8 Dec, 2008 By: Erik Gruenwedel

The trade association representing studios and television producers repeated their final contract offer to actors (originally presented June 30), which it said provided more gains than any other labor agreement in the Screen Actors Guild’s (SAG) history.

SAG, which is trying to muster membership support for a strike, is slated to hold an informal townhall meeting Dec. 8.

In addition to increased minimums, pension and health-care provisions, the new contract presented by the Alliance of Motion Picture and Television Producers (AMPTP) offers jurisdiction on new media programs, in addition to first-ever residuals on ad-supported streams of movies, TV shows, permanent downloads (burn to disc), original and derivative new-media programs.

Specifically, movie download residuals would increase from 5.4% of 20% of the distributor’s gross (considered the home video rate) on the first 50,000 units to 9.75% of 20% thereafter. For TV downloads, residuals would increase from the home video rate to 10.5% of 20% of distributor’s gross after the first 100,000 units.

SAG officials have long wanted to renegotiate the home video rate, implemented in 1988, which the studios have refused to address.

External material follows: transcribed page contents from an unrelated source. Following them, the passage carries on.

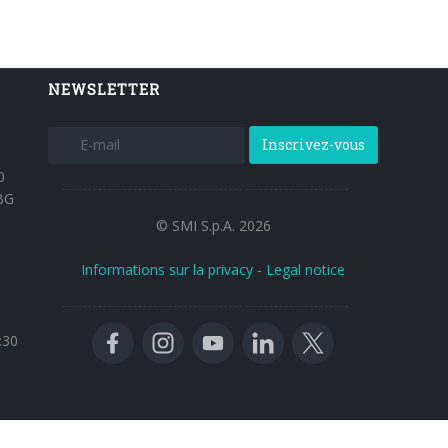
NEWSLETTER
Inscrivez-vous
0
BG
© SMI S.p.A. 2026
Informations sur la privacy
-
Legal notice
:30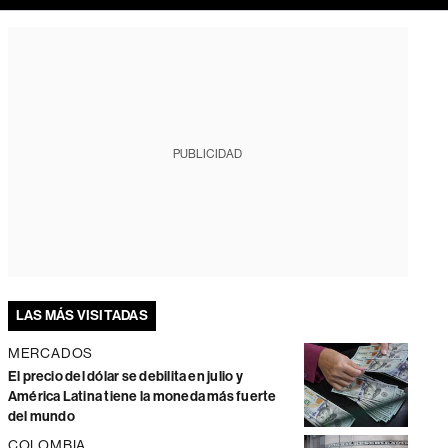
PUBLICIDAD
LAS MÁS VISITADAS
MERCADOS
El precio del dólar se debilita en julio y
América Latina tiene la moneda más fuerte
del mundo
COLOMBIA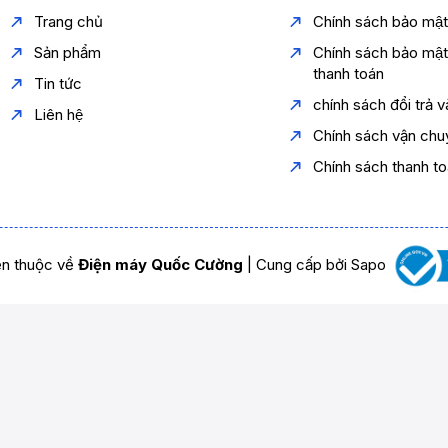
Trang chủ
Chính sách bảo mậ
Sản phẩm
Chính sách bảo mậ
thanh toán
Tin tức
chính sách đổi trả 
Liên hệ
Chính sách vận chu
Chính sách thanh t
n thuộc về
Điện máy Quốc Cường
|
Cung cấp bởi
Sapo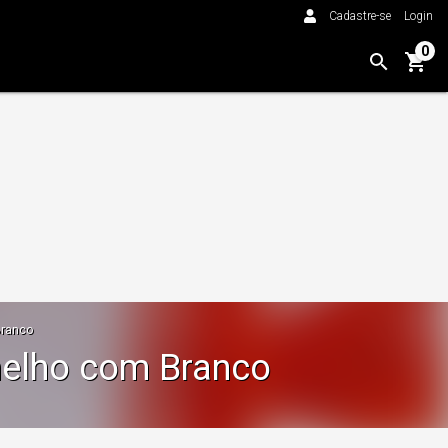
Cadastre-se
Login
0
Branco
melho com Branco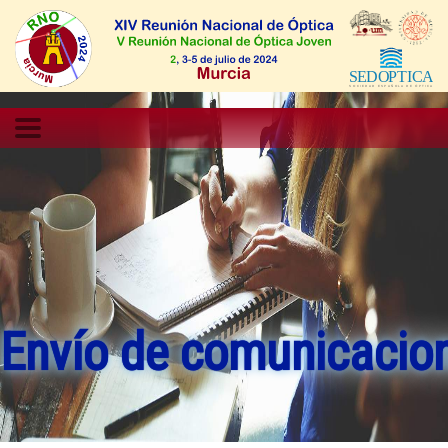
Envío de comunicacio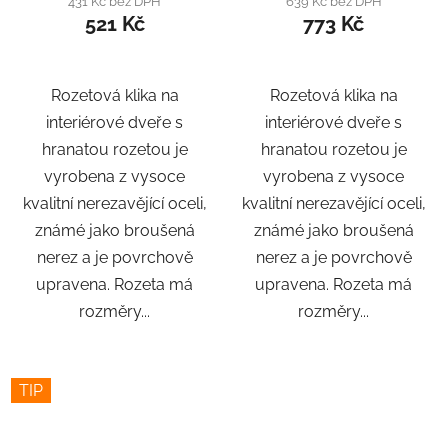
431 Kč bez DPH
639 Kč bez DPH
521 Kč
773 Kč
Rozetová klika na
Rozetová klika na
interiérové ​​dveře s
interiérové ​​dveře s
hranatou rozetou je
hranatou rozetou je
vyrobena z vysoce
vyrobena z vysoce
kvalitní nerezavějící oceli,
kvalitní nerezavějící oceli,
známé jako broušená
známé jako broušená
nerez a je povrchově
nerez a je povrchově
upravena. Rozeta má
upravena. Rozeta má
rozměry...
rozměry...
TIP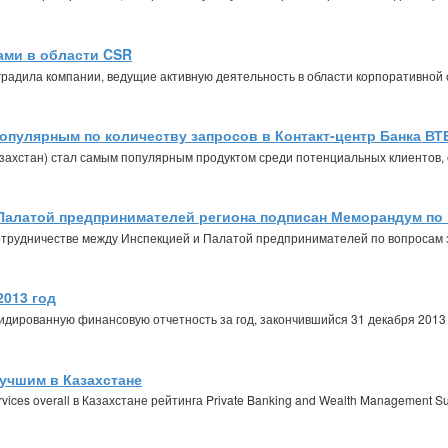
ами в области CSR
радила компании, ведущие активную деятельность в области корпоративной 
пулярным по количеству запросов в Контакт-центр Банка ВТБ
азахстан) стал самым популярным продуктом среди потенциальных клиентов,
Палатой предпринимателей региона подписан Меморандум по
отрудничестве между Инспекцией и Палатой предпринимателей по вопросам
2013 год
дированную финансовую отчетность за год, закончившийся 31 декабря 2013 
лучшим в Казахстане
rvices overall в Казахстане рейтинга Private Banking and Wealth Management 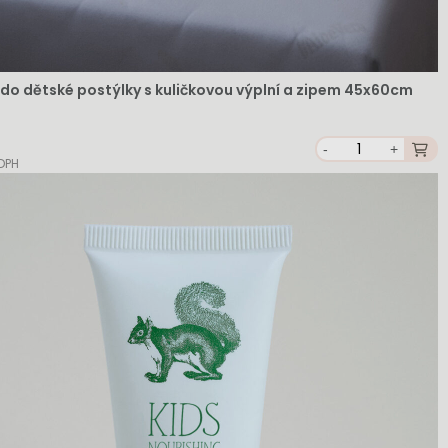
 do dětské postýlky s kuličkovou výplní a zipem 45x60cm
-
+
 DPH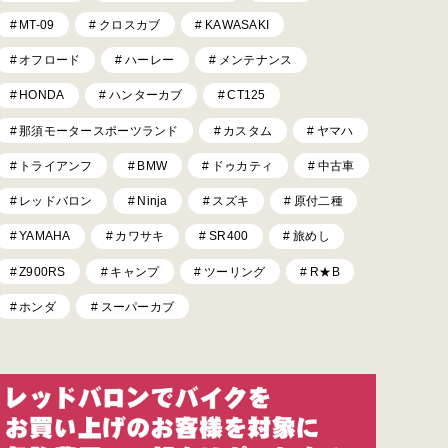
MT-09
クロスカブ
KAWASAKI
オフロード
ハーレー
メンテナンス
HONDA
ハンターカブ
CT125
那須モータースポーツランド
カスタム
ヤマハ
トライアンフ
BMW
ドゥカティ
中古車
レッドバロン
Ninja
スズキ
原付二種
YAMAHA
カワサキ
SR400
旅めし
Z900RS
キャンプ
ツーリング
R★B
ホンダ
スーパーカブ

Ad-supported movie streaming residuals would receive 3.6% of distributor’s gross, and ad-supported TV streaming residuals would receive 6% of distributor’s gross, if produced before July 1, 2008, and after the first year of initial theatrical exhibition.

New programming streamed within the first year of exhibition is subject to 17- or 24-day windows with a 3% fixed residual base.

Residual payments for original and derivative content made for new media would receive 3.6% of distributor’s gross on pay platforms and 6% of distributor’s gross on ad-supported platforms.

The AMPTP said the contract proposal was “the most lucrative deal” in the history of actor/producer collective bargaining.

“We are confident [SAG] will conclude that the offer is not only fair but generous, and is the best deal achievable — with or without a strike,” the AMPTP said in a statement.